WORK REQUEST 1: List every ground the defendants give in support of their demurrer in the opinion below.
WORK REQUEST 2:
Answer these questions from the opinion below:
(a) Which court decided the case?
(b) Who was the Treasurer of Virginia Commonwealth University named as a defendant?
(c) What 1895 case does the opinion cite?

TEXT PASSAGE:

*** Begin section ***

Baker v. Virginia Commonwealth University

32 Va. Cir. 454, 1975 Va. Cir. LEXIS 59
CourtRichmond County Circuit Court
DecidedJanuary 9, 1975
DocketCase No. D-7702
StatusPublished

This text of 32 Va. Cir. 454 (Baker v. Virginia Commonwealth University) is published on Counsel Stack Legal Research, covering Richmond County Circuit Court primary law. Counsel Stack provides free access to over 12 million legal documents including statutes, case law, regulations, and constitutions.

Bluebook
Baker v. Virginia Commonwealth University, 32 Va. Cir. 454, 1975 Va. Cir. LEXIS 59 (Va. Super. Ct. 1975).

Opinion

By Judge Alex H. Sands, Jr.

This is a suit instituted by a group of residents of the 900 block of Floyd Avenue in the City of Richmond against Virginia Commonwealth University (VCU) and W. Carter Childress, Treasurer of Virginia Commonwealth University, seeking to recover benefits claimed due them under the Uniform Relocation Assistance and Real Property Acquisition Policies Act of 1972. § 25-235, et seq. of the Va. Code of 1950, as amended.

The case is now before the court upon defendants’ demurrer.

The grounds assigned in support of the demurrer are three in number:

1. That the plaintiffs do not qualify as “displaced persons” in contemplation of the Act.

2. That plaintiffs may not be joined as plaintiffs in the same action.

3. That a number of plaintiffs, even if qualifying as “displaced persons” (which is denied) do not qualify for “supplemental rental assistance” under the terms of the Act.

Demurrer Considered

It is perfectly apparent from the face of the pleadings that the leasehold interests of the plaintiffs are entirely different, and the entitlement or lack thereof which they might have under the several sections of the [455]*455act must be determined by wholly different sets of criteria. Some may, while others may not, qualify as “displaced persons,” and even those who may so qualify may be entitled to different benefits, depending upon not only the status of their leasehold interests, but also upon other factual situations to be developed by the evidence as, for example, the time at which “institutions of negotiations” occurred as to each plaintiff. While a court of equity will mould its pleadings with regard to substance rather than to form and will entertain joinder by multiple plaintiffs where the rights sought to be protected involve the same facts, yet where the bases of the rights asserted are different, the claims of the parties cannot be joined in the same unit. See, Brown v. Bedford City Land, etc., 91 Va. 31 (1895).

*** End section ***

DATA EXCERPTS:
*** Begin section ***

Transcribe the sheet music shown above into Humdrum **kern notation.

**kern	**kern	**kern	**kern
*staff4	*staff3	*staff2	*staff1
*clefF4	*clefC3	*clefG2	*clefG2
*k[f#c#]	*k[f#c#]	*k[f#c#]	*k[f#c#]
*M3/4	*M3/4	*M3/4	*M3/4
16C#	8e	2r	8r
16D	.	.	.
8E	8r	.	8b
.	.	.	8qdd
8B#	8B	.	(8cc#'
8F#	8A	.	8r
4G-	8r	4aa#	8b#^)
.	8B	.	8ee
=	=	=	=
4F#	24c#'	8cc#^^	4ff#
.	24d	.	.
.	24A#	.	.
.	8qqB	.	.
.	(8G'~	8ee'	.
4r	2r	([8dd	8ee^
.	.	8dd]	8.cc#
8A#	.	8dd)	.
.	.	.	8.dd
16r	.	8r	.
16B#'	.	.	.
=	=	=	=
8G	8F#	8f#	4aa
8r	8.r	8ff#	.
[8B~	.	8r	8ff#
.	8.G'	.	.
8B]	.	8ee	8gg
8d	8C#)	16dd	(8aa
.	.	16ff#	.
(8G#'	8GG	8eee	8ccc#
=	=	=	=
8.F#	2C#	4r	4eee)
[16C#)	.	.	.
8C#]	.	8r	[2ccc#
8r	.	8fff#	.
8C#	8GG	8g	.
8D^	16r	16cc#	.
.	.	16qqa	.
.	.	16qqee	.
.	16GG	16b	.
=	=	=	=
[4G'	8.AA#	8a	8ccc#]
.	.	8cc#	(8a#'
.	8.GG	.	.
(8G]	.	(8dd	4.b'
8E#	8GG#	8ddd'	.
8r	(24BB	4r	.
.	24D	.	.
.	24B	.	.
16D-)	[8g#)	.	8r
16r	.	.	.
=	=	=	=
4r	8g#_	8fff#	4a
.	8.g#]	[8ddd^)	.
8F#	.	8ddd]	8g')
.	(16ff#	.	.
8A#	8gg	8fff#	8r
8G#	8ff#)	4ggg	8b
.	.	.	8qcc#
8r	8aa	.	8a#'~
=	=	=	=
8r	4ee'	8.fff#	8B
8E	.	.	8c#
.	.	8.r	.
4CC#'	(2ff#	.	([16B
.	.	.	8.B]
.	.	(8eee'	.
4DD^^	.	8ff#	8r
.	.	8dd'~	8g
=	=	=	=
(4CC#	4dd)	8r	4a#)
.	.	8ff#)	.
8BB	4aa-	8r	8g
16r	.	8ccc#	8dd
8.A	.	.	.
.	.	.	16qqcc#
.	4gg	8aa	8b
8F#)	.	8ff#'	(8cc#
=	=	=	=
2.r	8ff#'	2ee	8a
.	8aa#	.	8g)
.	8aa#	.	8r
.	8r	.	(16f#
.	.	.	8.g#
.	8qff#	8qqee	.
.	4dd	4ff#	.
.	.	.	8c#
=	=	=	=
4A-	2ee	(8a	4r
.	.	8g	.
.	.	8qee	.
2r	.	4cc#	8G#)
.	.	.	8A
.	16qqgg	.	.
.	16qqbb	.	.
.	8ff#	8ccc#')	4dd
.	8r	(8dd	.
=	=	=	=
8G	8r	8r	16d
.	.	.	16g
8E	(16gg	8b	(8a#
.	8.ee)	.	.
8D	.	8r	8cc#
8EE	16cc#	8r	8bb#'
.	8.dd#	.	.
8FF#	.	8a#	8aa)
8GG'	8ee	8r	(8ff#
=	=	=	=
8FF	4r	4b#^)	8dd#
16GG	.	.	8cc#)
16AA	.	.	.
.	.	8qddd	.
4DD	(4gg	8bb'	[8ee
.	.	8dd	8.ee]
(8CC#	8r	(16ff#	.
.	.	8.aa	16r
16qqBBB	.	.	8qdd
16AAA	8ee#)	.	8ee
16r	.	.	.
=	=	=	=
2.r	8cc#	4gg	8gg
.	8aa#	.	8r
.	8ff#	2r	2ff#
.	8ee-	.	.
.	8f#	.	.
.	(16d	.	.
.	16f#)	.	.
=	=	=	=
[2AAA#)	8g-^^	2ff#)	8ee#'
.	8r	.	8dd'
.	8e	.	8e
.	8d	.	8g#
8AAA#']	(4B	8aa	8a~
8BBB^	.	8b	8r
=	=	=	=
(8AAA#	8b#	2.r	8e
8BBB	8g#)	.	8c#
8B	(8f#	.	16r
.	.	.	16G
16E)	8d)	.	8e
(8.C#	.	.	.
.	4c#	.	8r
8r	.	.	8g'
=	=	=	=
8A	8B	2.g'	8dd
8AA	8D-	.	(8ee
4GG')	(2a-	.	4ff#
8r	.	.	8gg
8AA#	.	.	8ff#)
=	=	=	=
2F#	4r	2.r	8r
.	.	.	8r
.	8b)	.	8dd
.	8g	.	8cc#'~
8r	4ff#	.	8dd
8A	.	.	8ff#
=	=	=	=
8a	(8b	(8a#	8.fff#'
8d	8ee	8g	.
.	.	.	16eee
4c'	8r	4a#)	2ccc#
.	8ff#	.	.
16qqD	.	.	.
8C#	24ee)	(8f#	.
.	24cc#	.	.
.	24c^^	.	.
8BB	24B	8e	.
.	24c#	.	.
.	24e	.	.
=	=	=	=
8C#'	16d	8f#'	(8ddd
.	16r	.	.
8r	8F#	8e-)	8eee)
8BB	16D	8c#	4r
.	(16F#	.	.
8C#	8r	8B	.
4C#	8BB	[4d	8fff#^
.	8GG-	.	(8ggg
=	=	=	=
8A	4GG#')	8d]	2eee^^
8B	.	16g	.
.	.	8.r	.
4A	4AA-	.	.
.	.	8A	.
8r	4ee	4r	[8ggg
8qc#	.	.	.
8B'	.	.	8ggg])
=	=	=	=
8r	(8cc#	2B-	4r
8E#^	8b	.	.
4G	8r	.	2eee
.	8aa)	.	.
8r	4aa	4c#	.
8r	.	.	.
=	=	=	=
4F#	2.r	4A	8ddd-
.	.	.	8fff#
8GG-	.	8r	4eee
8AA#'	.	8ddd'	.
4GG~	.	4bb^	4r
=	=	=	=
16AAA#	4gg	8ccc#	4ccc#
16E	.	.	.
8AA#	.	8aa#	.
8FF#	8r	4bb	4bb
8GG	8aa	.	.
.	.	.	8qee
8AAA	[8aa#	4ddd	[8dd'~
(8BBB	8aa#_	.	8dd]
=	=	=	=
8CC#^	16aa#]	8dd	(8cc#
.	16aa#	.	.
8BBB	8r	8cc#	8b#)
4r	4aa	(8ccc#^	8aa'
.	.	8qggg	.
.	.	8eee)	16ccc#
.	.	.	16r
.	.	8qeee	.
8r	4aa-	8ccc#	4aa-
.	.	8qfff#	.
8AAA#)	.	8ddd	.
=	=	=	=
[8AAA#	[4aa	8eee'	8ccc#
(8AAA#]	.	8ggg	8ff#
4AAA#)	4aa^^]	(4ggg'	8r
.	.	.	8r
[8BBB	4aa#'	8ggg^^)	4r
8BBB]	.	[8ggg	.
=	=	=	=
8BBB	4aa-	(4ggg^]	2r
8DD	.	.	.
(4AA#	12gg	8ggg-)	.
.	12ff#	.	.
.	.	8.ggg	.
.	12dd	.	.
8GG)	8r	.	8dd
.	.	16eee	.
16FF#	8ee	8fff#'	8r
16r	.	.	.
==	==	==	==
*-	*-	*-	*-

*** End section ***

EXERCISE RESULT 1:
1. The plaintiffs do not qualify as "displaced persons" under the Act.
2. The plaintiffs may not be joined as plaintiffs in the same action.
3. A number of plaintiffs, even if they qualify as "displaced persons" (which is denied), do not qualify for "supplemental rental assistance" under the terms of the Act.

EXERCISE RESULT 2:
(a) Richmond County Circuit Court
(b) W. Carter Childress
(c) Brown v. Bedford City Land, etc., 91 Va. 31 (1895)